In Ephesians 4, the Apostle Paul provides a powerful perspective on the nature of Christian leadership. He writes as “a desmion (or shackled one) of Jesus Christ” (4:1), referring in an ironic way not just to the Roman prison he wrote from but also to the chains he wore spiritually that bound him to Christ. Having introduced that word, he repeats a similar one in reference to the “bond (desmon) of peace” that unifies believers in the Spirit. He goes on to describe believers as “captives” of Christ, alluding to a triumphal procession by means of his use of Psalm 68:18. (As you may know, in antiquity a conquering general was often rewarded with a triumphal procession on his return home.) Paul makes a similar reference in 2 Corinthians 2:14: “Thanks be to God, who always leads us as captives in Christ’s triumphal procession.”

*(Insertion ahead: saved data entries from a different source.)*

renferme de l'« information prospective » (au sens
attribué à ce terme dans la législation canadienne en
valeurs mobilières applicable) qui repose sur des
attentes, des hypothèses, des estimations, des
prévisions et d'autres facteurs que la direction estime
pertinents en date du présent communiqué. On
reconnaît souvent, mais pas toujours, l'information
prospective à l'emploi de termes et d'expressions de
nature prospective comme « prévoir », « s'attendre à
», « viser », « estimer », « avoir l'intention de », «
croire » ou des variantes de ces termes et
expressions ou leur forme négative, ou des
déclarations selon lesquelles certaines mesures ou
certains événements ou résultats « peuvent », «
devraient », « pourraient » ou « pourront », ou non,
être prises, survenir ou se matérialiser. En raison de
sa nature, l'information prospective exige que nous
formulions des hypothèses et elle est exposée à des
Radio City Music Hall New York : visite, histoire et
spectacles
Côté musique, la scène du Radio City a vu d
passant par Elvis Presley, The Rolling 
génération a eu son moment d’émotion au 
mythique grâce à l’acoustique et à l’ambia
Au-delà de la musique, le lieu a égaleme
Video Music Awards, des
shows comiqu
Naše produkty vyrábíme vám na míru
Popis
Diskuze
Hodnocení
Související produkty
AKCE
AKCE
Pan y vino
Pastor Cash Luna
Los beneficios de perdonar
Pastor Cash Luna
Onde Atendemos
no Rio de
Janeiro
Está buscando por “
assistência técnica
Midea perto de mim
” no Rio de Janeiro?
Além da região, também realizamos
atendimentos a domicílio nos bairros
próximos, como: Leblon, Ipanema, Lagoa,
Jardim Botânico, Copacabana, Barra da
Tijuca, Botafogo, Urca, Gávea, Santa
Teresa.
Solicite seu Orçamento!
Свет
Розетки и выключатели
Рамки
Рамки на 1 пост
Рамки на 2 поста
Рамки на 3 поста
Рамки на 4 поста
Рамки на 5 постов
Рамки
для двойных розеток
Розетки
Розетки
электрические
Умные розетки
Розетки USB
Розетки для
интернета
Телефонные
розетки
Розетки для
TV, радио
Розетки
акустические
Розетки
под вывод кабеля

Anyone who has studied triumphal processions in the ancient world knows that the last thing a person would ever want to experience is being led in triumphal procession as a captive. Such captives were often stripped naked, jeered at, spat upon, hit with clubs and stones, and otherwise abused as they were cruelly led along. But when Paul uses the image, he has a very different thing in mind.
Paul uses the words of Psalm 68 to declare that Christ “led captivity captive” (Eph. 4:8 KJV). In this very meaningful phrase, Paul declared that Christ had turned the tables on captivity itself, completely transforming its meaning. Rather than leading his captives to weakness and slavery and shame, he now leads them to power and freedom and honor. The shackles they wear are bonds of peace. Their “obliged labor” is service to God’s Kingdom. Their slavery is the ultimate freedom.
Paul plays an interesting language trick to indicate the transformation of captivity accomplished by Christ. Psalm 68: 18 states—in both Hebrew and the Greek translation used by early Christians—that he “received gifts,”a regular feature of the homage paid to a conquering hero. But Paul changes the quotation to state that Christ “gave gifts” to the captives! (Eph. 4:8). While a conqueror typically shared the spoils of battle with his army, no one would give gifts to the captives! Paul playfully changes the words of Old Testament scripture to indicate the transformation of bondage that Jesus effected in taking captivity itself captive.
And what were the gifts Christ gave? Apostles, prophets, evangelists, pastors and teachers. In Romans 12, Paul expands the list of such gifts of grace to include deacons (servers), encouragers, generous givers, leaders and administrators, and mercy givers. In short, leaders were the gifts Christ gave to the captives with the role of equipping them for acts of service (Eph. 4:12), empowering and unifying the captives for their new roles as servants of God’s Kingdom. Whoever heard of a captor seeking to unite the captives in this world of divide and conquer?
With a captor like Jesus, who needs this world’s kind of freedom?